The authors argue that this letter — or rather a widespread misreading of the letter — contributed directly to a general belief that popular opioid painkillers were not very addictive. They also note that more than 183,000 U.S. deaths were attributed to prescription opioids from 1999 to 2015.
The original letter, written by two doctors at Boston University, reported on research they had conducted of nearly 12,000 cases in which hospitalized patients had received narcotic painkillers in the hospital. In only four cases was there evidence of resulting addiction, if the patient had no previous addiction.
A letter published in the New England Journal of Medicine in 1980 created false confidence that opioid addiction was rare. | Screenshot, New England Journal of Medicine
But the letter was widely understood to mean that the drugs were not highly addictive at all, even if they were placed in consumers hands at a pharmacy instead of administered by doctors in a hospital.
The problem began with the letter's headline, which read, "Addiction rare in patients treated with narcotics."
But while the headline was arguably sloppy, the error didn't lie with the text of the original letter. The problem lay with hundreds of people who misread it, or perhaps simply read the headline in the following decades, whether innocently or willfully. This included many who ought to have known better.
The new study analyzed over 600 articles that cited this letter since its publication, and found that nearly 500 of those citations neglected to mention that the patients studied were administered the narcotics by doctors in the hospital, not given pills to take home.
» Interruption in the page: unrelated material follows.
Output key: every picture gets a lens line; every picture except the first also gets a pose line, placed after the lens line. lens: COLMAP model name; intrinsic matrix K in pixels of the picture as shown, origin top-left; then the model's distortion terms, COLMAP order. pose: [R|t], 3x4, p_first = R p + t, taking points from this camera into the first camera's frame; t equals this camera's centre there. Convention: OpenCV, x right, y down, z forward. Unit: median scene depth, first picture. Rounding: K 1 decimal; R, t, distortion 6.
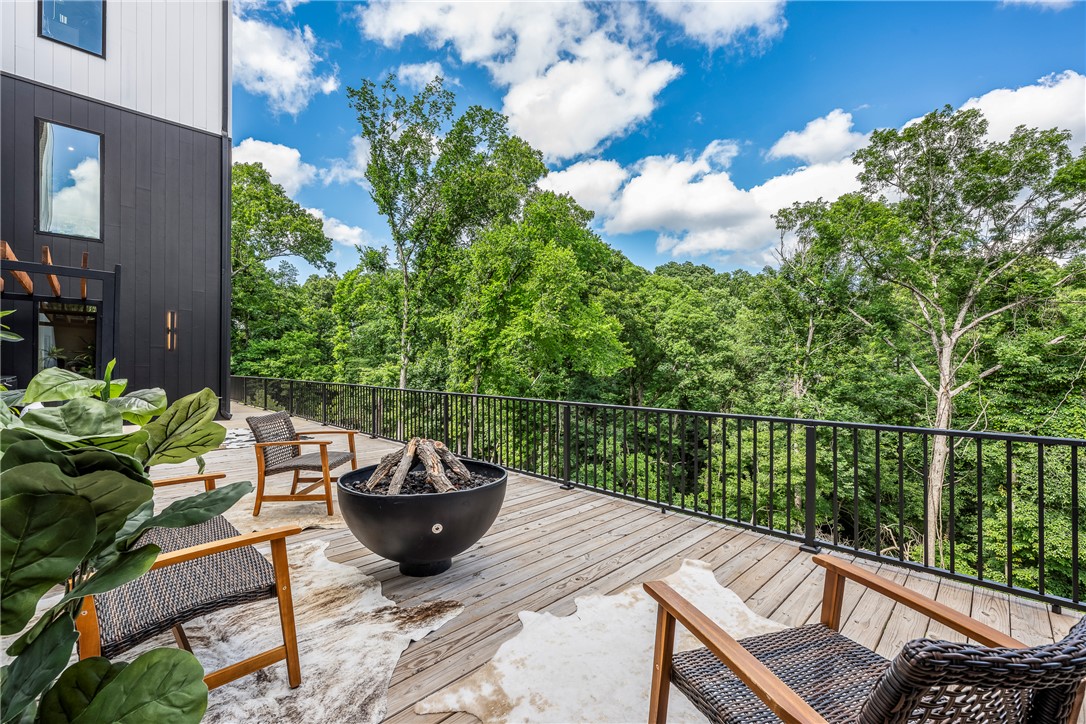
lens RADIAL K [[464.6, 0, 537.7], [0, 464.6, 363.7], [0, 0, 1]] dist [0.000298, 0.000782]
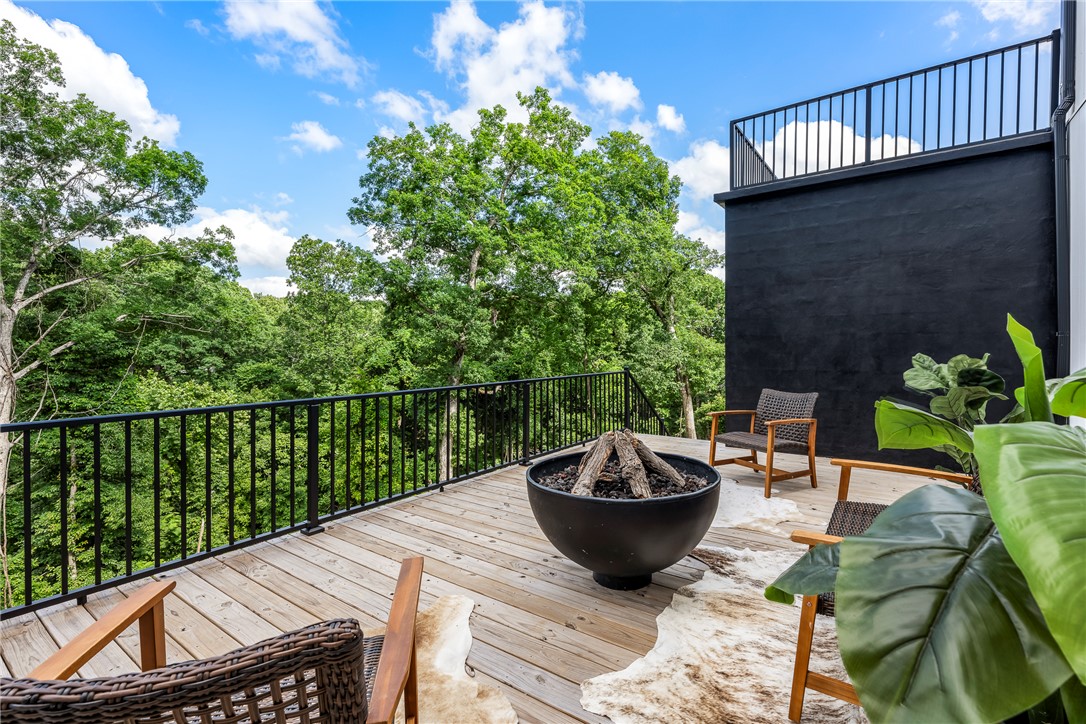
lens RADIAL K [[479.1, 0, 581.4], [0, 479.1, 357.8], [0, 0, 1]] dist [0.012564, 0.000845]
pose [[-0.208842, -0.026850, 0.977581, -0.179754], [-0.007354, 0.999638, 0.025885, 0.001263], [-0.977922, -0.001783, -0.208964, 0.208753]]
"Over the following decades, the letter was invoked by doctors, academics, pharmaceutical companies and others as evidence that few users would develop addictions and that liberal prescription was justified," The Washington Post notes. "Of course, the analysis proved nothing of the sort, nor did it set out to. But the widely misread letter — now so well known it’s been nicknamed 'Porter and Jick' — has been blamed for fueling the country’s opioid epidemic."
Drug companies that relied on this letter to reassure skeptical doctors and consumers may soon be explaining themselves in court.
Ohio is now suing five pharmaceutical companies for deceiving consumers and prescribing doctors about the addiction risks of their drugs. Ohio Attorney General Mike DeWine said in a statement that his "lawsuit alleges that the drug companies engaged in fraudulent marketing regarding the risks and benefits of prescription opioids which fueled Ohio's opioid epidemic."
The Ohio lawsuit is reminiscent of tobacco litigation led by state attorneys general. In 1998, 46 states reached a settlement with the four largest tobacco companies, made possible by evidence that emerged showing that the industry consciously manipulated nicotine levels and hid knowledge of its addictive qualities.